Stored data:
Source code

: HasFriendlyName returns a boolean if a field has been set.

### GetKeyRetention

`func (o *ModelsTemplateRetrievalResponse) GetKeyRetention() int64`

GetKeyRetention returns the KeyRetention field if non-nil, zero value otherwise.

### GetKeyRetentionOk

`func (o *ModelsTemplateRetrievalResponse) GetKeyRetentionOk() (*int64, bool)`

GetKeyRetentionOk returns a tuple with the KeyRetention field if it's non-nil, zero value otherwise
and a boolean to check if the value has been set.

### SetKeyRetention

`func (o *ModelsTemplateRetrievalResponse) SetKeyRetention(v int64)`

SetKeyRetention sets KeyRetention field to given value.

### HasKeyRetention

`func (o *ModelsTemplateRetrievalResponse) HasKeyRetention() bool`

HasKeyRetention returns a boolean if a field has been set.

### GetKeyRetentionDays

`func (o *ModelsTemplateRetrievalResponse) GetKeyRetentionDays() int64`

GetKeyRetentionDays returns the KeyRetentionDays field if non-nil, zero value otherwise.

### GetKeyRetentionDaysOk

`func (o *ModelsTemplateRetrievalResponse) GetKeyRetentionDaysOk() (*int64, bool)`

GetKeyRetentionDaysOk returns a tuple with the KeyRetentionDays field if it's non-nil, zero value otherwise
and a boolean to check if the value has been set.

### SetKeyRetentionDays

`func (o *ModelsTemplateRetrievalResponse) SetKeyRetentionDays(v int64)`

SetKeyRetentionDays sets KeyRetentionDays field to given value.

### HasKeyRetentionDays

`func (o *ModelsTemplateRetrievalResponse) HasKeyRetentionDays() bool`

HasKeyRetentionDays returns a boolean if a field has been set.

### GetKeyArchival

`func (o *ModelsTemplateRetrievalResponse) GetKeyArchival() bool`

Work item: Put the lines of the entries above, from the start through the line containing "(o *ModelsTemplateRetrievalResponse) HasKeyRetentionDays()", into a JSON list of strings with one string per line, leaving out blank lines.

Problem solution:
[
  "Source code",
  ": HasFriendlyName returns a boolean if a field has been set.",
  "### GetKeyRetention",
  "`func (o *ModelsTemplateRetrievalResponse) GetKeyRetention() int64`",
  "GetKeyRetention returns the KeyRetention field if non-nil, zero value otherwise.",
  "### GetKeyRetentionOk",
  "`func (o *ModelsTemplateRetrievalResponse) GetKeyRetentionOk() (*int64, bool)`",
  "GetKeyRetentionOk returns a tuple with the KeyRetention field if it's non-nil, zero value otherwise",
  "and a boolean to check if the value has been set.",
  "### SetKeyRetention",
  "`func (o *ModelsTemplateRetrievalResponse) SetKeyRetention(v int64)`",
  "SetKeyRetention sets KeyRetention field to given value.",
  "### HasKeyRetention",
  "`func (o *ModelsTemplateRetrievalResponse) HasKeyRetention() bool`",
  "HasKeyRetention returns a boolean if a field has been set.",
  "### GetKeyRetentionDays",
  "`func (o *ModelsTemplateRetrievalResponse) GetKeyRetentionDays() int64`",
  "GetKeyRetentionDays returns the KeyRetentionDays field if non-nil, zero value otherwise.",
  "### GetKeyRetentionDaysOk",
  "`func (o *ModelsTemplateRetrievalResponse) GetKeyRetentionDaysOk() (*int64, bool)`",
  "GetKeyRetentionDaysOk returns a tuple with the KeyRetentionDays field if it's non-nil, zero value otherwise",
  "and a boolean to check if the value has been set.",
  "### SetKeyRetentionDays",
  "`func (o *ModelsTemplateRetrievalResponse) SetKeyRetentionDays(v int64)`",
  "SetKeyRetentionDays sets KeyRetentionDays field to given value.",
  "### HasKeyRetentionDays",
  "`func (o *ModelsTemplateRetrievalResponse) HasKeyRetentionDays() bool`"
]